━━━━━ Material provided

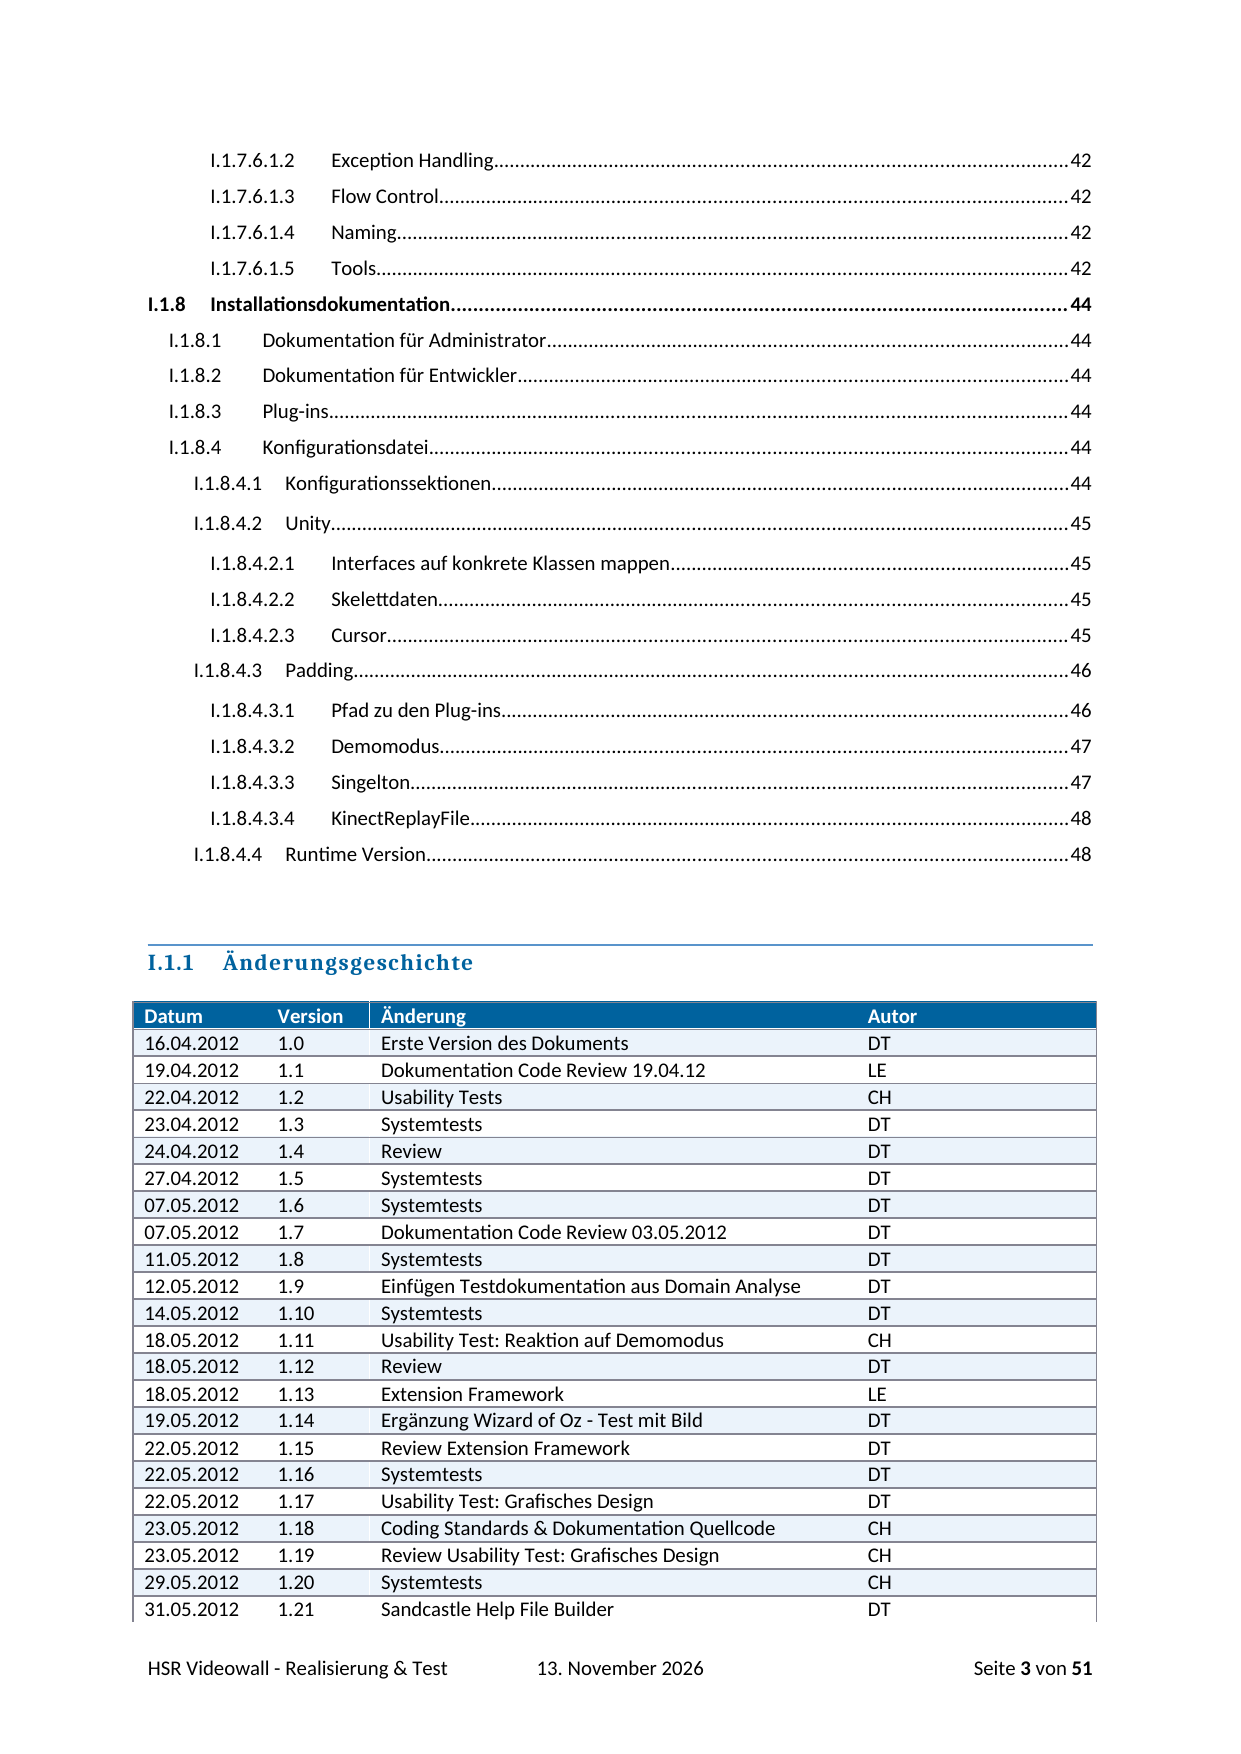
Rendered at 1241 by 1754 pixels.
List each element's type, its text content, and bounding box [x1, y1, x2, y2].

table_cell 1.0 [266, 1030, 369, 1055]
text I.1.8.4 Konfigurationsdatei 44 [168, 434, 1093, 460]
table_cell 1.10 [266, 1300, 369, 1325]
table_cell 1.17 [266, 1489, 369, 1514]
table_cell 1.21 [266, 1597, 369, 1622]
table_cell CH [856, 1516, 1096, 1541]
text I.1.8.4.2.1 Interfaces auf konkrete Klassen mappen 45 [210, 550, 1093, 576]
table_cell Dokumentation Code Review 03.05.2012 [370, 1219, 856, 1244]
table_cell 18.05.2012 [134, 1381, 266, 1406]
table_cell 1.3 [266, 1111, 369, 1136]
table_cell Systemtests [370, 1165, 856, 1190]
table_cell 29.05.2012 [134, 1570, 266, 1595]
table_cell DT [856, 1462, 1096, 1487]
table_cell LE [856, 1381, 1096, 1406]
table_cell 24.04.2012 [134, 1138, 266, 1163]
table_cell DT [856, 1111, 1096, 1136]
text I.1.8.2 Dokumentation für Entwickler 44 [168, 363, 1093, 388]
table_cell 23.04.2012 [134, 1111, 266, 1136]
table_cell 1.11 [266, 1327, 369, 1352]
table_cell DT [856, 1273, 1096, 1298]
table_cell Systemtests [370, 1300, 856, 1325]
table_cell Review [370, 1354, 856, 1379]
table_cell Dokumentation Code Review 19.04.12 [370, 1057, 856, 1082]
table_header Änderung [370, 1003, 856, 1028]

━━━━━━━━━━

All of the entries above are to be written out exactly, with no pictures.

Rendered at 1241 by 1754 pixels.
List each element's type, its text content, and bounding box [x1, y1, x2, y2].

table_cell 1.0 [266, 1030, 369, 1055]
text I.1.8.4 Konfigurationsdatei 44 [168, 434, 1093, 460]
table_cell 1.10 [266, 1300, 369, 1325]
table_cell 1.17 [266, 1489, 369, 1514]
table_cell 1.21 [266, 1597, 369, 1622]
table_cell CH [856, 1516, 1096, 1541]
text I.1.8.4.2.1 Interfaces auf konkrete Klassen mappen 45 [210, 550, 1093, 576]
table_cell Dokumentation Code Review 03.05.2012 [370, 1219, 856, 1244]
table_cell 18.05.2012 [134, 1381, 266, 1406]
table_cell 1.3 [266, 1111, 369, 1136]
table_cell Systemtests [370, 1165, 856, 1190]
table_cell 29.05.2012 [134, 1570, 266, 1595]
table_cell DT [856, 1462, 1096, 1487]
table_cell LE [856, 1381, 1096, 1406]
table_cell 24.04.2012 [134, 1138, 266, 1163]
table_cell DT [856, 1111, 1096, 1136]
text I.1.8.2 Dokumentation für Entwickler 44 [168, 363, 1093, 388]
table_cell 23.04.2012 [134, 1111, 266, 1136]
table_cell 1.11 [266, 1327, 369, 1352]
table_cell DT [856, 1273, 1096, 1298]
table_cell Systemtests [370, 1300, 856, 1325]
table_cell Review [370, 1354, 856, 1379]
table_cell Dokumentation Code Review 19.04.12 [370, 1057, 856, 1082]
table_header Änderung [370, 1003, 856, 1028]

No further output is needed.